The United Kingdom variant was first detected in October 2020 from a sample taken the month before. The variant gained notoriety in the international media as cases surged in the UK from October to December. By mid-December, it was estimated that nearly 60 percent of Covid-19 infections in London were caused by the new variant, which the UK viral advisory board concluded was more transmissible than other variants.
Six thousand miles south, authorities in South Africa were discovering their own variant. On December 18, South African health officials announced a variant found the month before spreading through three provinces. The South African variant was also deemed more transmissible by health authorities in a similar light to the UK variant.
As of January 5th, the UK variant has been discovered in over thirty other countries and the South African variant in four. The rapid spread should be disturbing to those anticipating an end to the pandemic in the coming months. These variants appear rapidly transmissible. After a holiday period where millions of people flew commercially in America alone, these cases stemming from the variants will only accelerate throughout January.
Health authorities remain optimistic that the vaccines in distribution will still provide immunity for the UK variant, but we await proof that their optimism is justified. Vaccine distribution in the UK has already begun, and a resistant new variant would complicate that venture. The South African variant has not been studied as closely or as long as the UK variant, and some are cautious that the vaccines may not cover its mutated structure.
This is one of the dangers new variants prompts. Every transmission of the virus increases the chance of mutation, and with enough mutations, the virus may evade vaccines. If the UK and South Africa variants have mutated to become more transmissible, it seems equally possible that other variants could mutate their structure to avoid the vaccines that are currently being distributed worldwide. This is why a single country’s new variant affects all countries. With every mutation, the worldwide population faces the risk of ineffective vaccines.

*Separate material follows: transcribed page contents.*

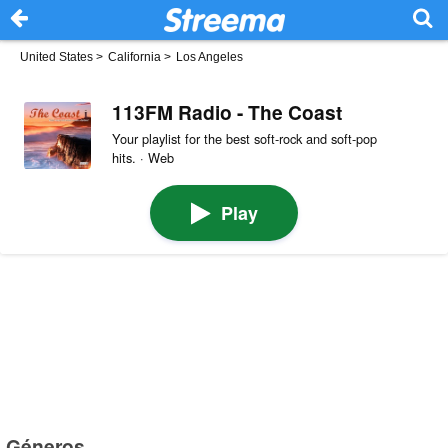
United States
>
California
>
Los Angeles
113FM Radio - The Coast
Your playlist for the best soft-rock and soft-pop
hits. · Web
Play
Géneros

There’s also a sizable chance that the UK and South Africa variants are not alone. There have been over 80 million recorded Covid-19 cases and likely millions more. It almost seems more likely that variants are lurking, waiting to be discovered. There may be variants in the United States. The UK found its variant through genome sequencing, which the US has not been doing as much. There could be a vaccine-evading super spreader somewhere in New York, California, or Texas. We should try to find them before they cause significant damage.
Ultimately, leaving any form of the virus in any country unaddressed could lead to serious outbreaks all over the world. Vaccines provide a chance to get most of the spread under control, but emerging variants make that plan a bit more difficult. If the UK, South African, or undiscovered variants of the virus become vaccine resistant, there need to be alternate plans in place. Research into these new variants should be held to the highest priority. We should also keep a close eye on new cases’ genomes to monitor for new emerging strains. We can beat this, but we need to keep working hard.